= HLA-DR7 =

human major histocompatibility complex, class II, DR7
| Haplotypes groups | DQA*01:DRB1*0701 |
Structure (See HLA-DR)
| Identifiers | alpha *01:01 |
| Symbol(s) | HLA-DRA |
| EBI-HLA | DRA*01:01 |
| Identifiers | beta 1 *07:01 |
| Symbol(s) | HLA-DRB1 |
| EBI-HLA | DRB1*07:01 |
Shared data
| Locus | chr.6 6p21.31 |

HLA-DR7 (DR7) is a HLA-DR serotype that recognizes the DRB1*0701 to *0705 gene products.

==Serology==
DR7 serological recognition of the gene products of some DRB1*07 alleles
| DRB1* | DR7 | Sample |
| allele | % | size (N) |
| 0701 | 99 | 7390 |
| 0704 | >30% | 1 |

The serological reaction of DR7 is excellent for *0701. The serology of *0703 to *0705 to *0709, and *0711 to *0714 serotypes is unknown. DRB1*0710N is a null allele. DRB1*0702 nomenclature has been deleted.

==Disease associations==

===By serotype===
DR7 is positively associated with psoriasis vulgaris.

===By Allele group===
DRB1*07 is linked to T. cruzi infection with cardiomyopathy (also called Chaga's cardiomyopathy).

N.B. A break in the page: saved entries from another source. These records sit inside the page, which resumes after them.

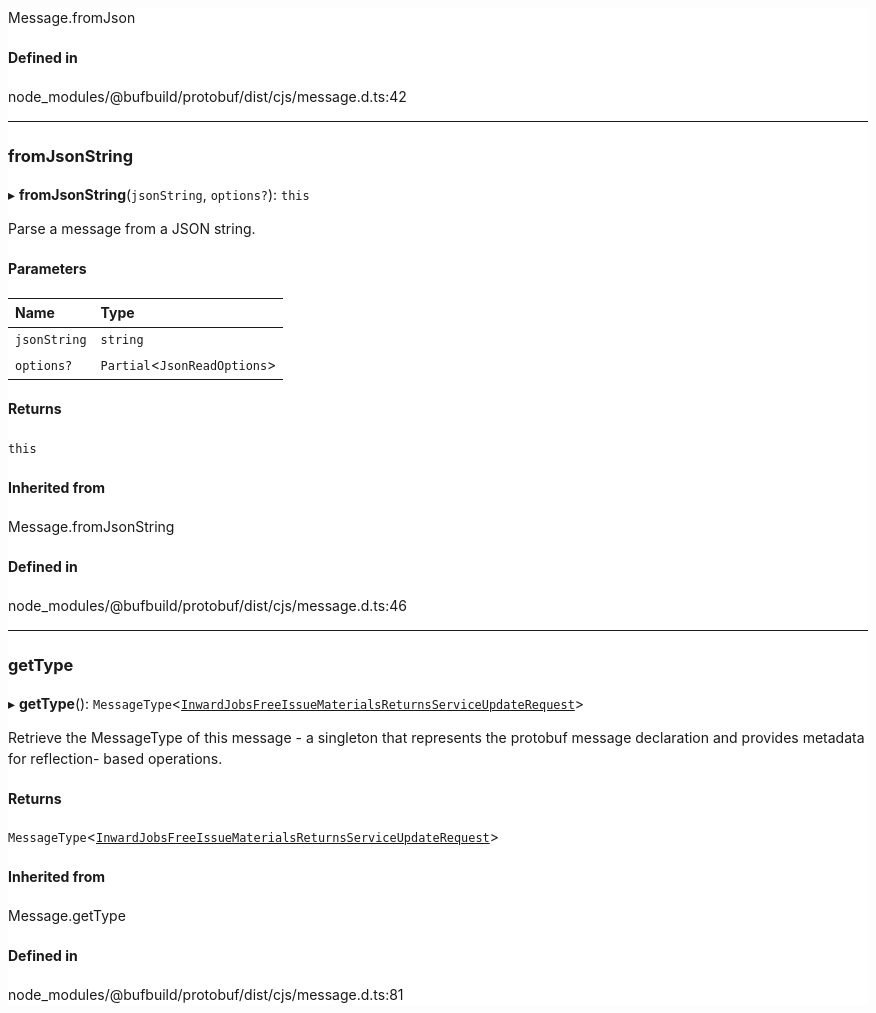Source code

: Message.fromJson

#### Defined in

node_modules/@bufbuild/protobuf/dist/cjs/message.d.ts:42

___

### fromJsonString

▸ **fromJsonString**(`jsonString`, `options?`): `this`

Parse a message from a JSON string.

#### Parameters

| Name | Type |
| :------ | :------ |
| `jsonString` | `string` |
| `options?` | `Partial`\<`JsonReadOptions`\> |

#### Returns

`this`

#### Inherited from

Message.fromJsonString

#### Defined in

node_modules/@bufbuild/protobuf/dist/cjs/message.d.ts:46

___

### getType

▸ **getType**(): `MessageType`\<[`InwardJobsFreeIssueMaterialsReturnsServiceUpdateRequest`](InwardJobsFreeIssueMaterialsReturnsServiceUpdateRequest.md)\>

Retrieve the MessageType of this message - a singleton that represents
the protobuf message declaration and provides metadata for reflection-
based operations.

#### Returns

`MessageType`\<[`InwardJobsFreeIssueMaterialsReturnsServiceUpdateRequest`](InwardJobsFreeIssueMaterialsReturnsServiceUpdateRequest.md)\>

#### Inherited from

Message.getType

#### Defined in

node_modules/@bufbuild/protobuf/dist/cjs/message.d.ts:81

===By extended haplotype===
DR7:DQA1*0201:DQB1*0202 is associated with Graves' disease.

DR7-DQ2/DR5-DQ7 phenotype (transhaplotype encoded isoform DQα^{5}β^{2}) is the primary risk DQ isoform in celiac disease. DR7-DQ2/DR5-DQ7 (/DR11-DQ7 or /DR12-DQ7) is a clarifying identifier for the at risk transhaplotype.

DR53-DR7 may be associated with sclerosis/lupus associated anti-apolipoprotein antibodies.

==Genetic linkage==
DR7 Haplotypes
| Serotypes | DRA | DRB1 | DRB4 | |
| DR7-DR53 | *0101 | *0701 | *01 | |
| Serotypes | DQA1 | DQB1 | DRB1 | |
| DR7-DQ2 (2.2) | *0201 | *0202 | *0701 | |
| DR7-DQ9 (9.2, 3) | *0201 | *0303 | *0701 | |
| Serotypes | HLA-A | HLA-C | HLA-B | DRB1 |
| A29(19)-Cw16-B44(16)-DR7 | *2902 | *1601 | *4403 | *0701 |
| A30(19)-Cw6-B13-DR7 | *3001 | *0602 | *1302 | *0701 |
| A33(19)-Cw7-B44(16)-DR7 | *3301 | *0701 | *4403 | *0701 |

HLA-DR7 is genetically linked HLA-DR53, and is linked to DQ2 serotypes. There are a few interesting genetics with DR7. The A29-Cw16-B44-DR7-DQ2 haplotype is in strong linkage disequilibrium particularly in Northwestern Europe. The highest frequencies tend to be coastal countries along the Atlantic. The Cw16 allele is undoubtedly derived from Western Africa the diversity and frequency of Cw16 declines away from the along the Greenwich longitudinal line. The level of linkage disequilibration about Cw16 postulates a recent arrival from Africa, and indicates a substantial contribution as far north as Ireland. The A33-Cw7-B44-DR7 offers the same scenario. This haplotype is found in Korea but not Japan, in fact Japan is an antinode of DR7. The most frequent A-B-DR-DQ haplotypes in Korea are found at ~3/4 the Korean frequencies in Japan, except A33-Cw7-B44-DR7-DQ2, which indicates that DR7 likely spread into Korea after the Japan's Yayoi migration when most of the Korean contribution occurred. Similarities with Mongol genes suggest that Central and East- Central Asian are the likely source, confirmed by the fact the haplotype is found in Pakistan, China and India. There is the possibility that this haplotype is a recent (Holocene) arrival from Africa or the Middle East to Central Asia as this best explains the alleles within the haplotype. The A19 (A29, A30, A31, A32, A33, A74) serotypes are very much enriched in sub-saharan and Western Africa, including Iberia, and disequilibrated components of DR7 show a tendency to be linked to A19 serotypes.